Comcast offers similar apps, Xfinity TV and Xfinity TV Go, but they're available only on mobile platforms, so you still need to use the set-top box to watch on the big screen at home. Even so they're wildly popular; Comcast says its apps have been downloaded more than 20 million times. 

Mobile vs. your living room

The problem isn't mobile access to TV programming -- it's access on the TV itself, in your house. Just about every cable and satellite service has a mobile app, but almost all require you to have the box in your house when you watch TV in the living room, especially if you want to record anything.
Wheeler's proposal opens the door for other companies to develop apps that use a Pay TV provider's programming, packaged and delivered in a much less restrictive way, with no need for a dedicated cable box.
Sling TV's app refresh offers more personalized features.Sling TV
Imagine the big-screen TV app designed by a company that knows user interfaces -- Apple or Google, or even Netflix. It would provide all of your local cable company's live or recorded channels (and on-demand content) to the Smart TV, streaming device or mobile device of your choice. Imagine having a choice of such apps, an actual choice in the interface and functionality and features of your pay TV subscription.

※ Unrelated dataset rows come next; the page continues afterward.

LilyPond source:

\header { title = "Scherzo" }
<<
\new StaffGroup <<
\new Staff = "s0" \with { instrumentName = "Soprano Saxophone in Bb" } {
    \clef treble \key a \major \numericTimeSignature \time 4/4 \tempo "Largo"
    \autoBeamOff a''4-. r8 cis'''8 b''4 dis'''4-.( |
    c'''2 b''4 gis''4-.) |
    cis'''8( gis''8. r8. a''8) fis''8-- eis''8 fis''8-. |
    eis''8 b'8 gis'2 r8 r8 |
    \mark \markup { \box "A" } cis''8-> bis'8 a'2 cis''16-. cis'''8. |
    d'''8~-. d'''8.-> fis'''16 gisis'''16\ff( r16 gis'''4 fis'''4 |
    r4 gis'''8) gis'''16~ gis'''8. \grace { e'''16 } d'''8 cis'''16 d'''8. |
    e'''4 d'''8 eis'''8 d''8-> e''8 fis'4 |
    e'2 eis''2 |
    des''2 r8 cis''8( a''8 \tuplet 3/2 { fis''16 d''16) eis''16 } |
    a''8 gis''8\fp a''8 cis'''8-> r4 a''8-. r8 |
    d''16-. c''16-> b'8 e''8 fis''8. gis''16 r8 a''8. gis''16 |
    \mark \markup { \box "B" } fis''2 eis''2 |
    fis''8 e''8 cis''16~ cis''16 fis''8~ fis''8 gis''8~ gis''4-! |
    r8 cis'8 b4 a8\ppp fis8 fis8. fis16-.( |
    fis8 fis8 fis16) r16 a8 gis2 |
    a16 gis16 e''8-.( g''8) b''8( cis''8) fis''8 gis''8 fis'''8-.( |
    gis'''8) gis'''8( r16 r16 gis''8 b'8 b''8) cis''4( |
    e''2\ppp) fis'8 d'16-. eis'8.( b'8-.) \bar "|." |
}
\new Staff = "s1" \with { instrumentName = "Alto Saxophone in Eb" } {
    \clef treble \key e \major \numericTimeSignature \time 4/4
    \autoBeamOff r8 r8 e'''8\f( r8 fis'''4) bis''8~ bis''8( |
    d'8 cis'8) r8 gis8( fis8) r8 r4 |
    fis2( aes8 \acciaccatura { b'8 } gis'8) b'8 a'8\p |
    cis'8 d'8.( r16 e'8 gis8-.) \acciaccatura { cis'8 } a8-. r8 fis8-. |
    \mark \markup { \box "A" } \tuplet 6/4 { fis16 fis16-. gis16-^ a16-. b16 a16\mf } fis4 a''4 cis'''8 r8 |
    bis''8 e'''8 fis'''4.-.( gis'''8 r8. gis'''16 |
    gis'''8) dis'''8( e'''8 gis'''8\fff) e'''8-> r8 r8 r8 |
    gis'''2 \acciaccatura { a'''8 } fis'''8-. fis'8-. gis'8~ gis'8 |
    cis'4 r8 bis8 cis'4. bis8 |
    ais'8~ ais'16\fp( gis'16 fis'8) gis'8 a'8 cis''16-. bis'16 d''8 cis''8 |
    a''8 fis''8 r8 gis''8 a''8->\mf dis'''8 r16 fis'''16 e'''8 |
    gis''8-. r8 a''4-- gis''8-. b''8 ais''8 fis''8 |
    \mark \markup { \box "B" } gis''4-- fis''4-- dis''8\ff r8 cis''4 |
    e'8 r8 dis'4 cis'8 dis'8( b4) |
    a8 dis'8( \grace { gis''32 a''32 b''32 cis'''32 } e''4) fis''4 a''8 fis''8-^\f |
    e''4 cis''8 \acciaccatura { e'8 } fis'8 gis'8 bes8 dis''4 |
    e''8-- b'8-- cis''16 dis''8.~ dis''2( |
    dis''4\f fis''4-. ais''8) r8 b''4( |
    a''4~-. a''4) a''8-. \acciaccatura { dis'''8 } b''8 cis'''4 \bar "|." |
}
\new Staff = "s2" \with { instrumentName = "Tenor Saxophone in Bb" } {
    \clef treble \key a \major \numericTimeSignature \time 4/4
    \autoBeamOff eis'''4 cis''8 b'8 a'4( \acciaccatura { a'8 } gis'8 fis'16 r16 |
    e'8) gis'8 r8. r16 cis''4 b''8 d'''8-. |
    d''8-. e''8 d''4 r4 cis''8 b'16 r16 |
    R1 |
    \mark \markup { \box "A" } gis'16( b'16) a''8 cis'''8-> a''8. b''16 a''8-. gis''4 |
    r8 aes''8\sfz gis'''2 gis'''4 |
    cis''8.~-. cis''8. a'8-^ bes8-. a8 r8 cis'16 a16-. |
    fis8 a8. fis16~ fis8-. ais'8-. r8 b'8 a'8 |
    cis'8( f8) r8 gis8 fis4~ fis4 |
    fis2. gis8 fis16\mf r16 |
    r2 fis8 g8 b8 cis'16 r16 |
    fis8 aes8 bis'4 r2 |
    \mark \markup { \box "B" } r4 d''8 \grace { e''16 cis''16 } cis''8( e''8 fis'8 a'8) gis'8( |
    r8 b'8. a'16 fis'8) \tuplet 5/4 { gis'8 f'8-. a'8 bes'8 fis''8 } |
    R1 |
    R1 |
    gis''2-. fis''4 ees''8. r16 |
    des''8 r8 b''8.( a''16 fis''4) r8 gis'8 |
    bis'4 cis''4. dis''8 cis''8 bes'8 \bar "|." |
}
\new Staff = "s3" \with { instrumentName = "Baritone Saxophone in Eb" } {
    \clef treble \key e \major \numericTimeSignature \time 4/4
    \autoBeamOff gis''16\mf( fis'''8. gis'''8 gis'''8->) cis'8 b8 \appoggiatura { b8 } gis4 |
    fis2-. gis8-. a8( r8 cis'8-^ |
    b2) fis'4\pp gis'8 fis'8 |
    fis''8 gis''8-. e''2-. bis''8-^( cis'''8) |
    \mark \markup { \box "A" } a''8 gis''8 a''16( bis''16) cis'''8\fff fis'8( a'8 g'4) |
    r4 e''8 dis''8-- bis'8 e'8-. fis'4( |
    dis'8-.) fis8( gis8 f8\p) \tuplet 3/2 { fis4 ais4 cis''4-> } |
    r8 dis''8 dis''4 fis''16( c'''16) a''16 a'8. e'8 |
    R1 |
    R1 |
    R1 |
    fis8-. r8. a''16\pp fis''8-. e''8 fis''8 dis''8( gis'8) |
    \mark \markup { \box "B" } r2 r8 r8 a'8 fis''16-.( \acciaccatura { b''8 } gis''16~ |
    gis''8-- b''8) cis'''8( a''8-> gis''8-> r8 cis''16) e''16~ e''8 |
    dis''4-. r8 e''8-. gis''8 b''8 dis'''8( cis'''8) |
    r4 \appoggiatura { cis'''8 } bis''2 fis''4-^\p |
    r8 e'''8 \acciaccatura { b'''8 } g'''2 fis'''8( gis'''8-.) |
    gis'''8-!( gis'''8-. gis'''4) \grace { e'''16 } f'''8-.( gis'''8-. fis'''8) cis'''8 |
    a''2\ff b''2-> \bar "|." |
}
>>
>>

The app could offer voice search, smart recommendations, profiles for different family members, robust parental controls, cloud or local DVR storage, mobile downloads for offline access and more.
If the app acted up or became unreliable or annoying, you could simply download an alternate one and re-authenticate it with your Comcast or Time Warner or Charter credentials. No need to swap in a new cable box, or put up with just one (terrible) option. In the face of competition in the living room, cable companies might even be pushed to innovate and offer better apps themselves.
Someday the cable box will finally go the way of the horse and buggy, the rotary phone, the typewriter. Apps on phones have already begun to replace plenty of handheld devices -- think MP3 players, GPS units and even compact cameras. Apps on TVs and TV-connected boxes should do the same thing to cable boxes: kill them. The day can't come soon enough.